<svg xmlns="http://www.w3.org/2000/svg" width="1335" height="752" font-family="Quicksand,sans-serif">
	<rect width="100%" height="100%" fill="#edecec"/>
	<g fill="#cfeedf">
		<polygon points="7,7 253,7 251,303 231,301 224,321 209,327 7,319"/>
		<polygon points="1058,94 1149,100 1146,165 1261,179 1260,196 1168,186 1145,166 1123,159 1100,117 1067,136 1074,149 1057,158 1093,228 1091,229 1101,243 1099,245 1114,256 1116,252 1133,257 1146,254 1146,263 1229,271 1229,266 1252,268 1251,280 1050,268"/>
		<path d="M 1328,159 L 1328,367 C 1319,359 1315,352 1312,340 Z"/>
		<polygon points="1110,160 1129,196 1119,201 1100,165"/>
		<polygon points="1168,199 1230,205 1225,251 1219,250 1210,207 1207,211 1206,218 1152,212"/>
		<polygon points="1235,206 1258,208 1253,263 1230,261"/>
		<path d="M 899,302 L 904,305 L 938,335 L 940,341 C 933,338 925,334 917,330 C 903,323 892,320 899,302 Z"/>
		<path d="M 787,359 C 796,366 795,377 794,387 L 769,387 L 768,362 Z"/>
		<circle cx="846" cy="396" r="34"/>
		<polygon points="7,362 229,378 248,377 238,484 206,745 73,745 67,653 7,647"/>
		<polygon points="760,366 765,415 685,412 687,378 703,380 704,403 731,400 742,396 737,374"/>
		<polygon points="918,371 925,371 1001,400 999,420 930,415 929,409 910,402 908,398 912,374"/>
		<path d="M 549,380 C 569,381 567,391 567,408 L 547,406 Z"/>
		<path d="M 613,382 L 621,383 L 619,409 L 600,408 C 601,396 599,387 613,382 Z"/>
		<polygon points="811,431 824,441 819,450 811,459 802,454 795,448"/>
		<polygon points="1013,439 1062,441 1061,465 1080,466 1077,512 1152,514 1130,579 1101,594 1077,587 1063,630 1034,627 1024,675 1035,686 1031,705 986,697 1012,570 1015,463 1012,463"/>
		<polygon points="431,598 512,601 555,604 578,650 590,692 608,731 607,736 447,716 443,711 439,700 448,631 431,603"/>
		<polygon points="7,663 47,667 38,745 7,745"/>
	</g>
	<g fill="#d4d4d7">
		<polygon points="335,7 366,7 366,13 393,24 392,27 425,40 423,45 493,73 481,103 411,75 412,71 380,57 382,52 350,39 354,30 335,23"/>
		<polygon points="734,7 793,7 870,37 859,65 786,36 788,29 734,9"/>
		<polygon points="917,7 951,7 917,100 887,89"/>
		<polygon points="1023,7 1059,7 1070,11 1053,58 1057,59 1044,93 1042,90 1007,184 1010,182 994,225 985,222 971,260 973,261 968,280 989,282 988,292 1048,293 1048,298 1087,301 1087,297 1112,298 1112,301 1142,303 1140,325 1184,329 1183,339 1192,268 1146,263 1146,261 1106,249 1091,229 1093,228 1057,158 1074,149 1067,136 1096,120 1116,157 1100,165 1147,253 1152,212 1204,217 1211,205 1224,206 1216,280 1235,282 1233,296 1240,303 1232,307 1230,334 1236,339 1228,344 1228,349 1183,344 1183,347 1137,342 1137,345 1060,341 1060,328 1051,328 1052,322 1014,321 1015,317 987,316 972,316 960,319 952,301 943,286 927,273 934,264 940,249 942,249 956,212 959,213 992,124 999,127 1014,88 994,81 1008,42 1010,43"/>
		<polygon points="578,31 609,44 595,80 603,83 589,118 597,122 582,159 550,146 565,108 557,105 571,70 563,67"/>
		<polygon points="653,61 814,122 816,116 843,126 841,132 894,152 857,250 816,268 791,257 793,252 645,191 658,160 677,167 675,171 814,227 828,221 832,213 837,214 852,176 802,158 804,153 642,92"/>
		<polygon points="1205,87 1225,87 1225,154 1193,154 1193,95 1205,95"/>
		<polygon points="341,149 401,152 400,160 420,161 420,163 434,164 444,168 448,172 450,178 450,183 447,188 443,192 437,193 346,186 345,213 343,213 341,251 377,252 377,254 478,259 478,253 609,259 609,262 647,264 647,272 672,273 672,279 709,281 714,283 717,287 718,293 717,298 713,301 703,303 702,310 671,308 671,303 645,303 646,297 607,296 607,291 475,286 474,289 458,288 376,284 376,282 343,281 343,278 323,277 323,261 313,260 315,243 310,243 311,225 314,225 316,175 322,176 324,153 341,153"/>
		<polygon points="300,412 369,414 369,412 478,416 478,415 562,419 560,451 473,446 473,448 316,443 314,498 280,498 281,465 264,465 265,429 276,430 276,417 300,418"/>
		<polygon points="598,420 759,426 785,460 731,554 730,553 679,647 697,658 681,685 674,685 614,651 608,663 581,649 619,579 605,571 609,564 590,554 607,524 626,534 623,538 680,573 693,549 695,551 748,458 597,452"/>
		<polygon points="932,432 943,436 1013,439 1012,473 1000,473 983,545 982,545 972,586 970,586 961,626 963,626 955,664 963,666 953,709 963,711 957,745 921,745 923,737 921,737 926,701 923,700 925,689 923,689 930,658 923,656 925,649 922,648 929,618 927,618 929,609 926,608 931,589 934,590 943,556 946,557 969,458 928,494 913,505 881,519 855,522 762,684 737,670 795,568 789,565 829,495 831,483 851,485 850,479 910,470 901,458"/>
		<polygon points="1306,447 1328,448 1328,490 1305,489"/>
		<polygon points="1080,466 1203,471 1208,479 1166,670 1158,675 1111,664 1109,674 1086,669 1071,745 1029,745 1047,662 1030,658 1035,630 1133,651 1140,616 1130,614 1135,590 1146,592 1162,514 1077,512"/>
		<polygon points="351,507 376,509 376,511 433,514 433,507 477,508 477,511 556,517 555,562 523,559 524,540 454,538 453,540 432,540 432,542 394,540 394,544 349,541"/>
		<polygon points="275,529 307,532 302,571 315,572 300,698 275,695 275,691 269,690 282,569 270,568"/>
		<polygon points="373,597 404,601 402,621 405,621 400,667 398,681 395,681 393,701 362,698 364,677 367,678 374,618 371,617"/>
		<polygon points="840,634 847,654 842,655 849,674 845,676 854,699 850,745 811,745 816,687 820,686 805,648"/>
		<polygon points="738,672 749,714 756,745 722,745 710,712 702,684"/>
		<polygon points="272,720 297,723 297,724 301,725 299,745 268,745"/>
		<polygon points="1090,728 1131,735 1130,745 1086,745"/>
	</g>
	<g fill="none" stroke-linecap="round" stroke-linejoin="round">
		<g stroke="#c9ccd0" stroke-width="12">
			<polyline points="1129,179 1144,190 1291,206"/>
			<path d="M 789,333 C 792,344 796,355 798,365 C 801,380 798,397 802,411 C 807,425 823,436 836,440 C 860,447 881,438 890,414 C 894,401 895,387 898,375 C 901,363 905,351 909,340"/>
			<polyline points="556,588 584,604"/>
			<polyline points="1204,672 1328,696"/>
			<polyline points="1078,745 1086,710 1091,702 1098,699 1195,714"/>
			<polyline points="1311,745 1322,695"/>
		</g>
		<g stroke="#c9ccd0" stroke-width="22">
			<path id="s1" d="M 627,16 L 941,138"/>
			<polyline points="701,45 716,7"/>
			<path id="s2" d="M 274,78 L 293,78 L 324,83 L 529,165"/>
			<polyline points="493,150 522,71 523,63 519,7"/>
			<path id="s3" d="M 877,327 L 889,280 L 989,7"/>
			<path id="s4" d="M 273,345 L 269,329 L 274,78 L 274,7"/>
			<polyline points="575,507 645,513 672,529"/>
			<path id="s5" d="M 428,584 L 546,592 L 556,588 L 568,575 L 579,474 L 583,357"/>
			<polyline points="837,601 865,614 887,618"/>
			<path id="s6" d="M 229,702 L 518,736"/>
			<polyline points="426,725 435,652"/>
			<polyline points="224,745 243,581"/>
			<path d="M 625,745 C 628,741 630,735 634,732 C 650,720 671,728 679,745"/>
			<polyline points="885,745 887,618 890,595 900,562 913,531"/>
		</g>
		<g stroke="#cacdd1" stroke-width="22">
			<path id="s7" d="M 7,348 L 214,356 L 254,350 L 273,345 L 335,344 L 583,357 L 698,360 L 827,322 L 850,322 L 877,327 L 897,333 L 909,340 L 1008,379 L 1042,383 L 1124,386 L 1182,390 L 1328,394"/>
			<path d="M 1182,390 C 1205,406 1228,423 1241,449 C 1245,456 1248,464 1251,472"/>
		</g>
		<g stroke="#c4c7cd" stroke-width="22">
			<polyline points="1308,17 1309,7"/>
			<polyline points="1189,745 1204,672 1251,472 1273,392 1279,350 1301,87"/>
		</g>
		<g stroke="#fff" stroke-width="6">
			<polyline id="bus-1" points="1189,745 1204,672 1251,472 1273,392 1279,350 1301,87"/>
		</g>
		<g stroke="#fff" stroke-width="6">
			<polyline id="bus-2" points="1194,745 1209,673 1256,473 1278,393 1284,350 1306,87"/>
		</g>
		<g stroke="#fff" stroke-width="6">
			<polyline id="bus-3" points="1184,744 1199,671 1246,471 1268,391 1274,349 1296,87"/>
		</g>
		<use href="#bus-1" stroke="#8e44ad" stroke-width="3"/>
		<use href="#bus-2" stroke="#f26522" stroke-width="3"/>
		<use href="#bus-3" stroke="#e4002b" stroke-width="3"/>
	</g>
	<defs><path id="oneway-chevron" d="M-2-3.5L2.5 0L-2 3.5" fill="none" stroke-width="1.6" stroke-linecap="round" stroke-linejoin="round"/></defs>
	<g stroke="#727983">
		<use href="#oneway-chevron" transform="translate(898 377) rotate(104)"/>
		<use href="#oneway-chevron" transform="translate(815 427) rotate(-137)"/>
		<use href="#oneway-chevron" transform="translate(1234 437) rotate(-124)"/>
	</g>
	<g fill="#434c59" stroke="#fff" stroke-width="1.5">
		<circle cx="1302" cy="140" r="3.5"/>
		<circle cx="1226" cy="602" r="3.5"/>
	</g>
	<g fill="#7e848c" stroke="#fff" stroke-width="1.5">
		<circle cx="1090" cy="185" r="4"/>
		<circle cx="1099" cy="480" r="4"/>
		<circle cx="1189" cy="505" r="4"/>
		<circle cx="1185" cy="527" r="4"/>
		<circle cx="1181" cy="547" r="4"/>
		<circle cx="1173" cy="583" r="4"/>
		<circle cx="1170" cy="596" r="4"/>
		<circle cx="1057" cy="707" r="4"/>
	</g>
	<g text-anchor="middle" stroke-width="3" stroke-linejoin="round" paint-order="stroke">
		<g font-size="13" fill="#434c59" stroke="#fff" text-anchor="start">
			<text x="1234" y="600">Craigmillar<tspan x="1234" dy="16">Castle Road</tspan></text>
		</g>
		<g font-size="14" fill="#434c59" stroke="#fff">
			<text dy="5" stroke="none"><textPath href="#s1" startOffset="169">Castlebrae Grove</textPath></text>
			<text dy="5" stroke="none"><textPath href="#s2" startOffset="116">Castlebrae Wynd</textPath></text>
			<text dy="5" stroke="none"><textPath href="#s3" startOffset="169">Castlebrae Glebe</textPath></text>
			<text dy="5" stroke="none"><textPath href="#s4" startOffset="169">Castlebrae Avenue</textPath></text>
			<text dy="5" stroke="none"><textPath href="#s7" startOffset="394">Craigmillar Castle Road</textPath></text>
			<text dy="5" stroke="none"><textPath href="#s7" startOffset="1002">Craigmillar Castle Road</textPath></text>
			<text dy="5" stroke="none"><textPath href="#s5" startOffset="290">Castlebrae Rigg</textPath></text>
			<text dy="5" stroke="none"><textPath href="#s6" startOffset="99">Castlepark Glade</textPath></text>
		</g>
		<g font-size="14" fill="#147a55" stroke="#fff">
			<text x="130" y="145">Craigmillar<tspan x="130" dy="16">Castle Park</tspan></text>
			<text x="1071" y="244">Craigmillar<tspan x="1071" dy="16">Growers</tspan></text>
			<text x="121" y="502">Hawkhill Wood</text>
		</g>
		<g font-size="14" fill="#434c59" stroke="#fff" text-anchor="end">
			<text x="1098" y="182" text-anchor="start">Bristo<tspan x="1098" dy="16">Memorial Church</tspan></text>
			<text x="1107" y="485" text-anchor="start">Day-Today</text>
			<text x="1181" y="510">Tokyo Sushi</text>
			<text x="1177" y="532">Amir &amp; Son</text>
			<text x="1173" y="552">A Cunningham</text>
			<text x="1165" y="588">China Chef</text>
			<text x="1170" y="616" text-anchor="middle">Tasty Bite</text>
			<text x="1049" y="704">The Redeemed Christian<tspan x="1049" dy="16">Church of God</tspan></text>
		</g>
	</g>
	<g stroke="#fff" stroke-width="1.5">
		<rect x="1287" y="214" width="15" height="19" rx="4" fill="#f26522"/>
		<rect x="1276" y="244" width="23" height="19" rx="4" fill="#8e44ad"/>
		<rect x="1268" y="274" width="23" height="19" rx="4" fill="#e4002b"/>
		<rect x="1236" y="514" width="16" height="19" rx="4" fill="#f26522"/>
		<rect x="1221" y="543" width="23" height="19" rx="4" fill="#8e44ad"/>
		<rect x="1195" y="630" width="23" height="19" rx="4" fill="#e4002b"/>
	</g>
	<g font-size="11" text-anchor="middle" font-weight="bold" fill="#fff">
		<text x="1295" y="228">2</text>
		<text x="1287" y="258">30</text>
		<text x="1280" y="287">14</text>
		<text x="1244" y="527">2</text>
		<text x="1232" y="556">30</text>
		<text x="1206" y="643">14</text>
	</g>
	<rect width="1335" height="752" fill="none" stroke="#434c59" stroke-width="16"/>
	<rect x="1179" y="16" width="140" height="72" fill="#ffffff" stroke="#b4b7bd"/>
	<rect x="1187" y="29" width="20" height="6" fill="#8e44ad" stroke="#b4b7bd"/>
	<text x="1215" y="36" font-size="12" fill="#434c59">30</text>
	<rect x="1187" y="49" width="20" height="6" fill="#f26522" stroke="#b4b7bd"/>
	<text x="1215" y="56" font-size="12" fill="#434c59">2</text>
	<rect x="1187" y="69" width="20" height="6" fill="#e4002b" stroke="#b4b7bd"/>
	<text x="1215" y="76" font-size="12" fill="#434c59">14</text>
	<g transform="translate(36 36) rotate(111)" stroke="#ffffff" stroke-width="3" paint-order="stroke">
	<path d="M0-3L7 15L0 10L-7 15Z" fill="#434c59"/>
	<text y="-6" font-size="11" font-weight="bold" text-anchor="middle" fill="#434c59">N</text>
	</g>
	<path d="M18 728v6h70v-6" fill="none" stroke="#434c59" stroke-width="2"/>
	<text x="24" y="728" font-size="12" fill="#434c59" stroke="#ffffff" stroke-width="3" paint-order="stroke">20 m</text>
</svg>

######

# [What is being asked]
Write out only the lines that run from the line containing "847,654 842,655 849,674" through the line containing "297,723 297,724 301,725", both included, exactly as they appear above.

# [Output for this task]
		<polygon points="840,634 847,654 842,655 849,674 845,676 854,699 850,745 811,745 816,687 820,686 805,648"/>
		<polygon points="738,672 749,714 756,745 722,745 710,712 702,684"/>
		<polygon points="272,720 297,723 297,724 301,725 299,745 268,745"/>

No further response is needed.